Feature article - How white biotechnology is innovating to advance the global bioeconomy
Sona Dadhania, senior technology analyst at IDTechEx, shares some highlights from a new report
The advance of biotechnology is critical to expanding both the bioeconomy, where society uses renewable biological resources to create biobased products and the circular economy. Of the numerous colours of the biotechnology spectrum, in which different colours refer to different applications for biotechnology, white biotechnology stands out as a key technology enabler for the bioeconomy by advancing the industrial production of biobased products through biological systems.
White biotechnology, sometimes called industrial biomanufacturing, is the industrial production and processing of chemicals, materials and energy using living cell factories, like bacteria and yeast. It represents a more sustainable alternative to petroleum-based chemical production: one that not only decreases society’s reliance on fossil fuels but also uses less energy, generates less waste, and potentially creates more environmentally friendly products.
White biotechnology is not particularly new; for example, engineered enzymes for detergents have been produced via white biotechnology since the 1980s. That begs the question: Why is this technology so interesting now?
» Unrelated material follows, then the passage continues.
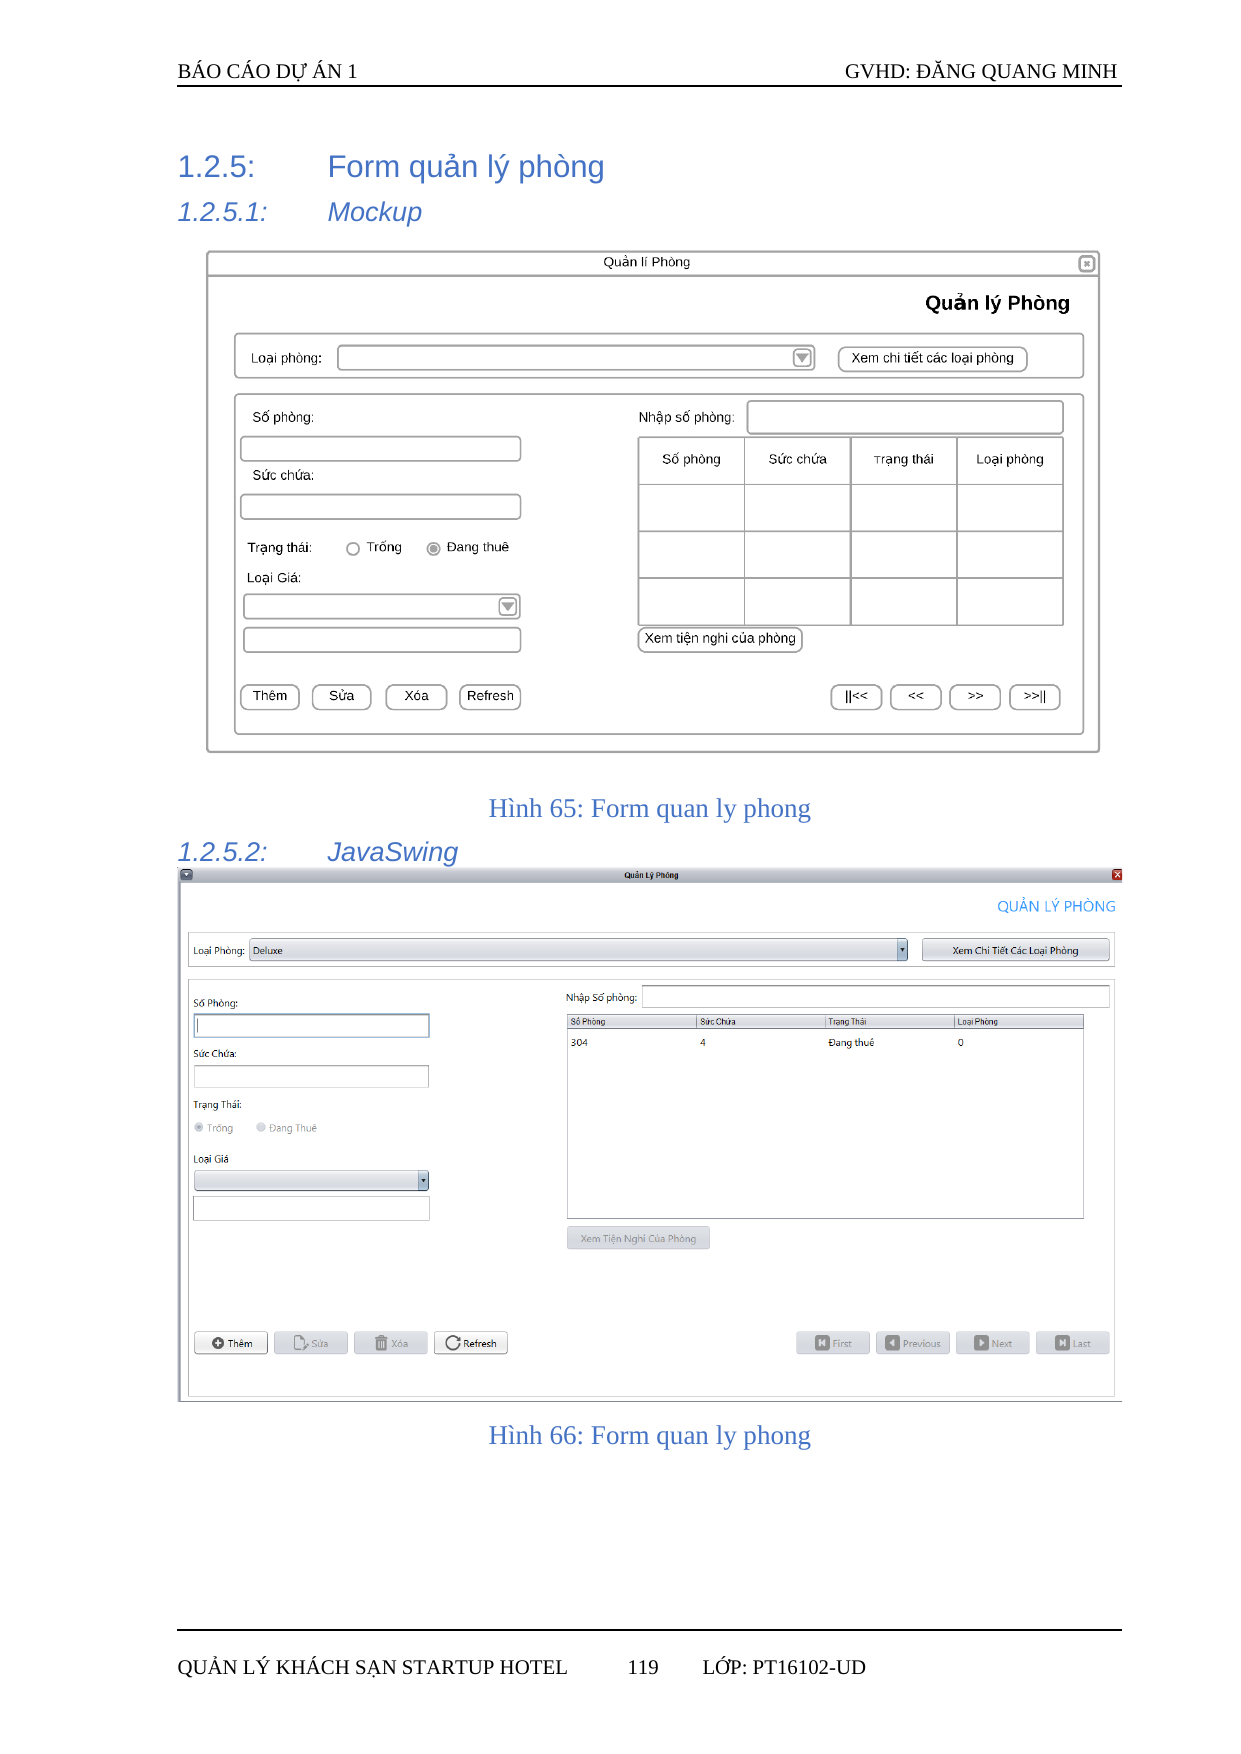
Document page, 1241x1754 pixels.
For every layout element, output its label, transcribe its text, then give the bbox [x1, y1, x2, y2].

With improvements in biotechnology tools and processes comes the ability to produce numerous important products, from commodity chemicals to high-performance materials, through white biotechnology. One main technology driver is synthetic biology - the artificial design and engineering of biological systems and living organisms for the purpose of improving applications for industry or research.
Synthetic biology is highly important to industrial biomanufacturing, considering its tools and techniques (i.e. gene editing and strain engineering) that allow white biotechnology to push into new applications. Synthetic biology is by no means the only technology driver for white biotechnology, however.
IDTechEx’s new report ‘White Biotechnology 2024-2034’ also identifies other technology advances enabling the field, such as novel biocatalysts, alternative feedstocks, and cell-free systems. With each technology innovation comes the ability for white biotechnology to better its reach into compelling applications – the chemicals, precursors, additives and materials produced by the fermentation of engineered cell factories.
The range of molecules and compounds that can be biomanufactured is incredibly diverse, with use cases in everything from lubricants to leather, textiles to packaging, adhesives to additives, etc. And this list increases with every technological advance being developed by established and emerging players. The technology innovations of white biotechnology are just one component of the overall market dynamics that are shaping industrial biomanufacturing.
Numerous other factors need to be evaluated to determine the economic viability of certain white biotechnology projects, from internal factors such as process yield, ease of scale, and biocatalyst choice to external factors such as government regulations, crude oil prices, and the green premium. The white biotechnology market needs to be analysed from these perspectives to offer an understanding of the industry’s future trajectory and its role in advancing the global bioeconomy.